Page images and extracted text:
******

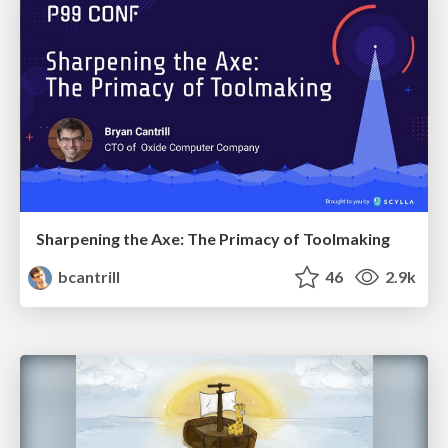
Sharpening the Axe: The Primacy of Toolmaking
bcantrill
46
2.9k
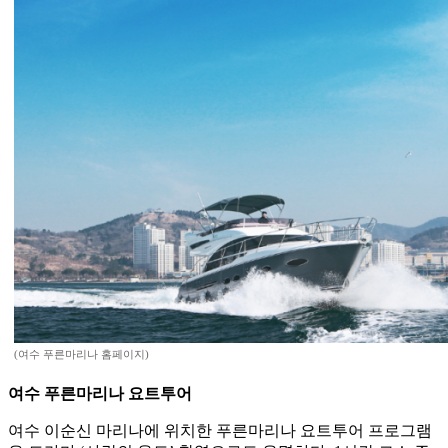
(여수 푸른마리나 홈페이지)
여수 푸른마리나 요트투어
여수 이순신 마리나에 위치한 푸른마리나 요트투어 프로그램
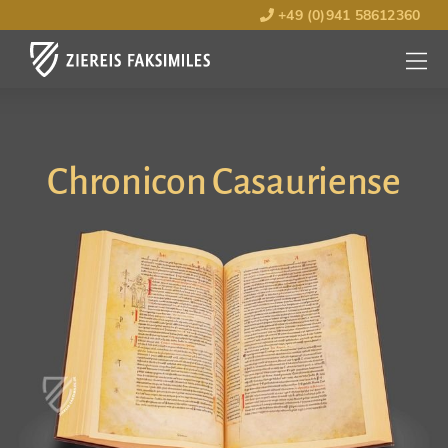
+49 (0)941 58612360
MENÜ
ÖFFNE
Chronicon Casauriense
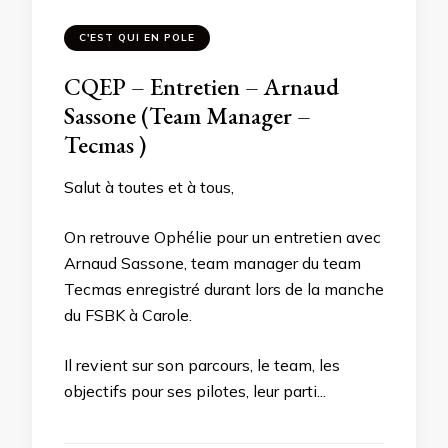
C'EST QUI EN POLE
CQEP – Entretien – Arnaud
Sassone (Team Manager –
Tecmas )
Salut à toutes et à tous,
On retrouve Ophélie pour un entretien avec
Arnaud Sassone, team manager du team
Tecmas enregistré durant lors de la manche
du FSBK à Carole.
Il revient sur son parcours, le team, les
objectifs pour ses pilotes, leur parti...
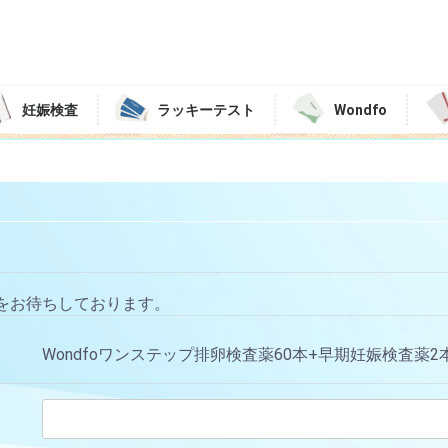
妊娠検査
ラッキーテスト
Wondfo
をお待ちしております。
Wondfoワンステップ排卵検査薬60本+早期妊娠検査薬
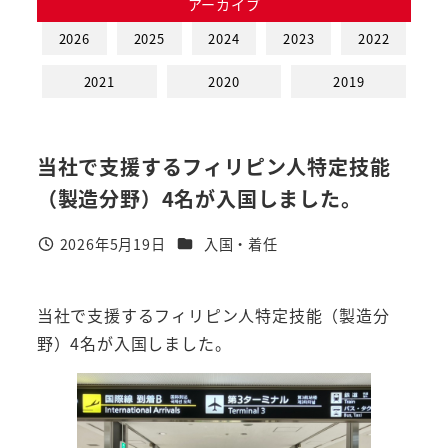
アーカイブ
2026
2025
2024
2023
2022
2021
2020
2019
当社で支援するフィリピン人特定技能
（製造分野）4名が入国しました。
カテゴリー
2026年5月19日
入国・着任
投稿日
当社で支援するフィリピン人特定技能（製造分
野）4名が入国しました。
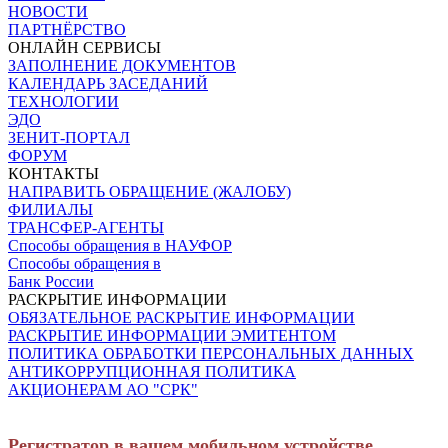
НОВОСТИ
ПАРТНЁРСТВО
ОНЛАЙН СЕРВИСЫ
ЗАПОЛНЕНИЕ ДОКУМЕНТОВ
КАЛЕНДАРЬ ЗАСЕДАНИЙ
ТЕХНОЛОГИИ
ЭДО
ЗЕНИТ-ПОРТАЛ
ФОРУМ
КОНТАКТЫ
НАПРАВИТЬ ОБРАЩЕНИЕ (ЖАЛОБУ)
ФИЛИАЛЫ
ТРАНСФЕР-АГЕНТЫ
Способы обращения в НАУФОР
Способы обращения в
Банк России
РАСКРЫТИЕ ИНФОРМАЦИИ
ОБЯЗАТЕЛЬНОЕ РАСКРЫТИЕ ИНФОРМАЦИИ
РАСКРЫТИЕ ИНФОРМАЦИИ ЭМИТЕНТОМ
ПОЛИТИКА ОБРАБОТКИ ПЕРСОНАЛЬНЫХ ДАННЫХ
АНТИКОРРУПЦИОННАЯ ПОЛИТИКА
АКЦИОНЕРАМ АО "СРК"
Регистратор в вашем мобильном устройстве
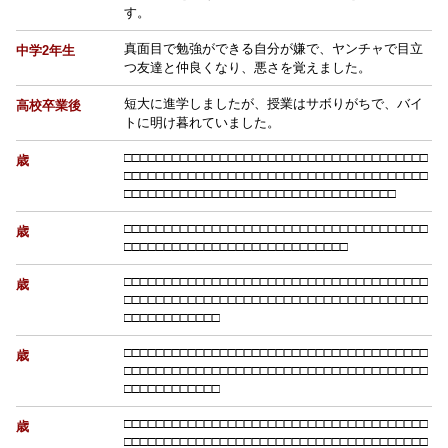
す。
真面目で勉強ができる自分が嫌で、ヤンチャで目立
中学2年生
つ友達と仲良くなり、悪さを覚えました。
短大に進学しましたが、授業はサボりがちで、バイ
高校卒業後
トに明け暮れていました。
□
□
□
□
□
□
□
□
□
□
□
□
□
□
□
□
□
□
□
□
□
□
□
□
□
□
□
□
□
□
□
□
□
□
□
□
□
□
歳
□
□
□
□
□
□
□
□
□
□
□
□
□
□
□
□
□
□
□
□
□
□
□
□
□
□
□
□
□
□
□
□
□
□
□
□
□
□
□
□
□
□
□
□
□
□
□
□
□
□
□
□
□
□
□
□
□
□
□
□
□
□
□
□
□
□
□
□
□
□
□
□
□
□
□
□
□
□
□
□
□
□
□
□
□
□
□
□
□
□
□
□
□
□
□
□
□
□
□
□
□
□
□
□
□
□
□
□
□
□
歳
□
□
□
□
□
□
□
□
□
□
□
□
□
□
□
□
□
□
□
□
□
□
□
□
□
□
□
□
□
□
□
□
□
□
□
□
□
□
□
□
□
□
□
□
□
□
□
□
□
□
□
□
□
□
□
□
□
□
□
□
□
□
□
□
□
□
歳
□
□
□
□
□
□
□
□
□
□
□
□
□
□
□
□
□
□
□
□
□
□
□
□
□
□
□
□
□
□
□
□
□
□
□
□
□
□
□
□
□
□
□
□
□
□
□
□
□
□
□
□
□
□
□
□
□
□
□
□
□
□
□
□
□
□
□
□
□
□
□
□
□
□
□
□
□
□
□
□
□
□
□
□
□
□
□
□
歳
□
□
□
□
□
□
□
□
□
□
□
□
□
□
□
□
□
□
□
□
□
□
□
□
□
□
□
□
□
□
□
□
□
□
□
□
□
□
□
□
□
□
□
□
□
□
□
□
□
□
□
□
□
□
□
□
□
□
□
□
□
□
□
□
□
□
□
□
□
□
□
□
□
□
□
□
□
□
□
□
□
□
□
□
□
□
□
□
歳
□
□
□
□
□
□
□
□
□
□
□
□
□
□
□
□
□
□
□
□
□
□
□
□
□
□
□
□
□
□
□
□
□
□
□
□
□
□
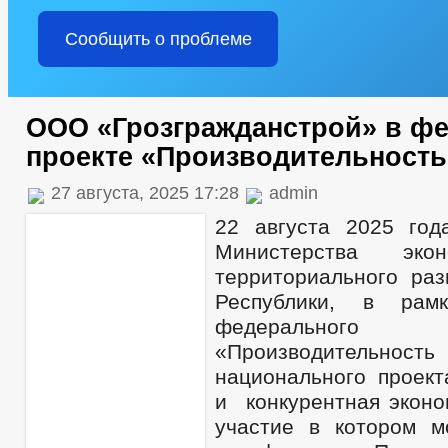
Сообщить о проблеме
ООО «Грозгражданстрой» в ф
проекте «Производительность
27 августа, 2025 17:28
admin
22 августа 2025 год
Министерства эко
территориального раз
Республики, в рам
федеральног
«Производительн
национального проек
и конкурентная эконо
участие в котором м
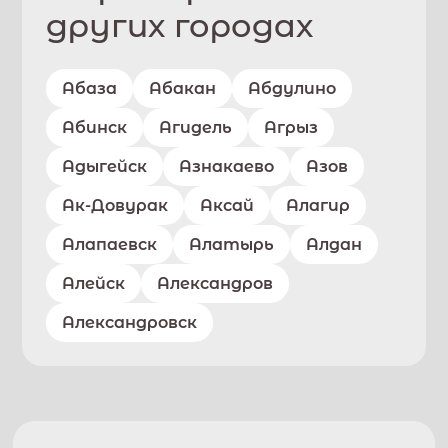
других городах
Абаза
Абакан
Абдулино
Абинск
Агидель
Агрыз
Адыгейск
Азнакаево
Азов
Ак-Довурак
Аксай
Алагир
Алапаевск
Алатырь
Алдан
Алейск
Александров
Александровск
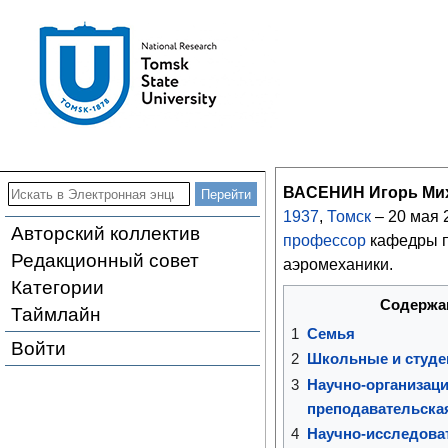
ВАСЕНИН Игорь Ми
1937
,
Томск
– 20 мая 2
Авторский коллектив
профессор
кафедры п
Редакционный совет
аэромеханики.
Категории
Содержа
Таймлайн
1
Семья
Войти
2
Школьные и студе
3
Научно-организаци
преподавательска
4
Научно-исследова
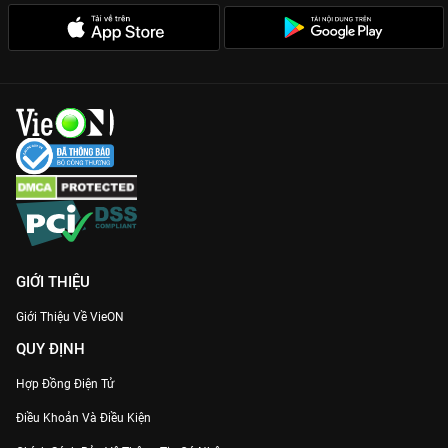
GIỚI THIỆU
Giới Thiệu Về VieON
QUY ĐỊNH
Hợp Đồng Điện Tử
Điều Khoản Và Điều Kiện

******

Scan the lines above for the word "pour". Return each one that has it.

On retrouve Ophélie pour un entretien avec
objectifs pour ses pilotes, leur parti...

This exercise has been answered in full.